The Conservators faced a number of challenges while opening the time capsule. For starters, the box was made almost entirely of lead and covered with mortar, which made chipping away at the box’s edges a test of precision, patience, and strength. Workers tore at the box for hours with a dull knife-like instrument. At one point, one of the workers had to step away halfway through to treat several blisters that had formed on her hand.
But those weren’t the biggest problems. Officials had hoped the more than 100-year-old artifact had avoided water damage, but pretty early on, experts could tell that wasn’t the case. That moisture was made worse when the box was opened and exposed to oxygen.
“Atmosphere changes are a big drastic change for artifacts and that atmosphere change can be problematic for historic documents,” one of the conservators said. Time was of the essence.
Normally, if moisture was discovered the conservators said they would stop and wait to let the climate inside the box adjust to its outside surroundings, but that wasn’t possible in this case with the clock ticking and eyeballs glued to the livestream. Conservators quickly placed blotting paper inside the box in an effort to protect the artifact from additional damage.
The time capsule was originally found within the pedestal that once sat below a large statue of Confederate General Robert E. Lee. That statute, which was removed earlier this year, was first erected in 1890 but has come under scrutiny from residents and activists for its glorification of the Confederacy. Virginia’s Supreme Court voted to allow Gov. Norham to move the statue in September. Two months later, the Governor’s Office announced they would remove the pedestal the statue sat atop as well.

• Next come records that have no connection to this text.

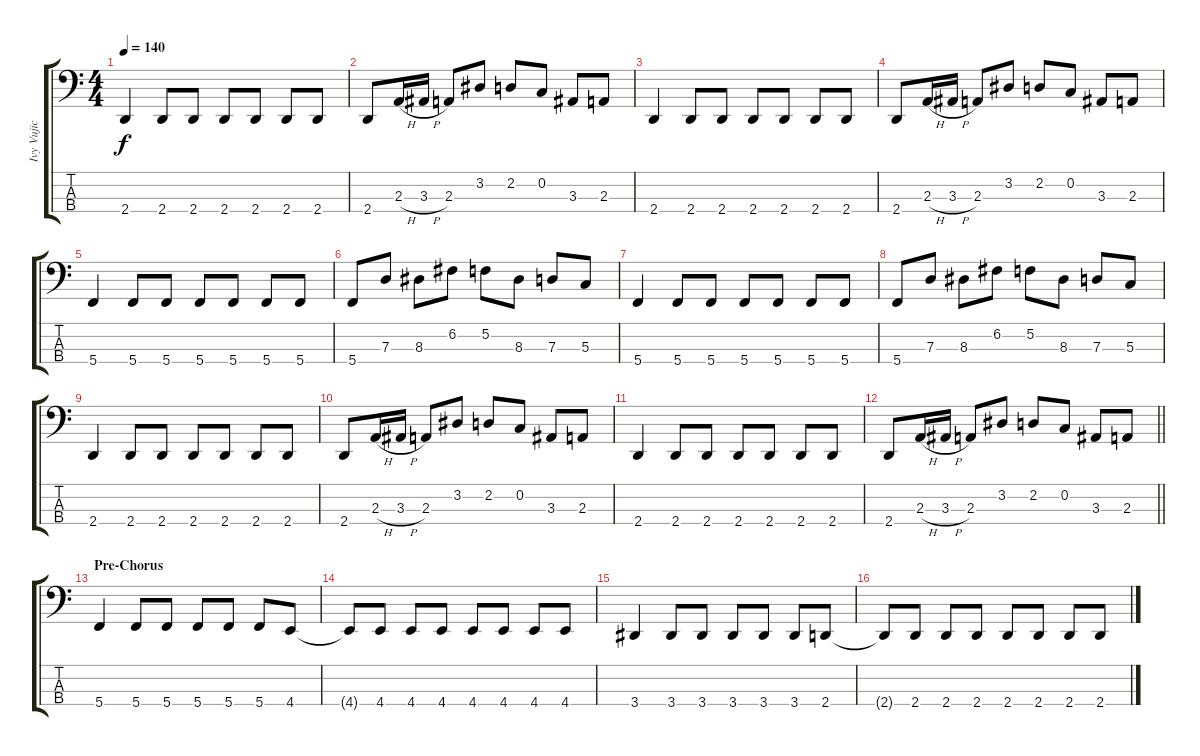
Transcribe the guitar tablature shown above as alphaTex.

\track ("Ivy Vujic" "Ivy Vujic") {instrument electricbassfinger}
\staff {score tabs}
\tuning (F2 C2 G1 C1) {hide}
\ts (4 4)
\tempo 140
\clef f4
\ks c
2.4.4{dy f} 2.4.8 2.4.8 2.4.8 2.4.8 2.4.8 2.4.8 |
2.4.8 2.3{h}.16 3.3{h}.16 2.3.8 3.2.8 2.2.8 0.2.8 3.3.8 2.3.8 |
2.4.4 2.4.8 2.4.8 2.4.8 2.4.8 2.4.8 2.4.8 |
2.4.8 2.3{h}.16 3.3{h}.16 2.3.8 3.2.8 2.2.8 0.2.8 3.3.8 2.3.8 |
5.4.4 5.4.8 5.4.8 5.4.8 5.4.8 5.4.8 5.4.8 |
5.4.8 7.3.8 8.3.8 6.2.8 5.2.8 8.3.8 7.3.8 5.3.8 |
5.4.4 5.4.8 5.4.8 5.4.8 5.4.8 5.4.8 5.4.8 |
5.4.8 7.3.8 8.3.8 6.2.8 5.2.8 8.3.8 7.3.8 5.3.8 |
2.4.4 2.4.8 2.4.8 2.4.8 2.4.8 2.4.8 2.4.8 |
2.4.8 2.3{h}.16 3.3{h}.16 2.3.8 3.2.8 2.2.8 0.2.8 3.3.8 2.3.8 |
2.4.4 2.4.8 2.4.8 2.4.8 2.4.8 2.4.8 2.4.8 |
\barLineRight lightlight
2.4.8 2.3{h}.16 3.3{h}.16 2.3.8 3.2.8 2.2.8 0.2.8 3.3.8 2.3.8 |
\section ("" "Pre-Chorus")
5.4.4 5.4.8 5.4.8 5.4.8 5.4.8 5.4.8 4.4.8 |
4.4{t}.8 4.4.8 4.4.8 4.4.8 4.4.8 4.4.8 4.4.8 4.4.8 |
3.4.4 3.4.8 3.4.8 3.4.8 3.4.8 3.4.8 2.4.8 |
2.4{t}.8 2.4.8 2.4.8 2.4.8 2.4.8 2.4.8 2.4.8 2.4.8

Workers dismantling the pedestal stumbled upon the time capsule on December 17 in the pedestal’s tower about 20 feet off the ground. The lead box, previously believed to have been copper, measured around 4 inches high, 8 inches wide, 11-and-a-half inches deep according to local outlet WAVY. Historians believe the time capsule itself dates back to October 27, 1887. Prior to opening the box, historians believed it could have held as many as 60 artifacts, with many related to the confederacy, according to the Governor’s Office. Newspaper articles from the time the capsule was buried meanwhile claimed the capsule could have included a photograph of Abraham Lincoln lying in his coffin, USA Today notes.
The Governor’s Office announced they are calling on residents to submit objects to replace the time capsule with another one that “represents the Commonwealth of today.”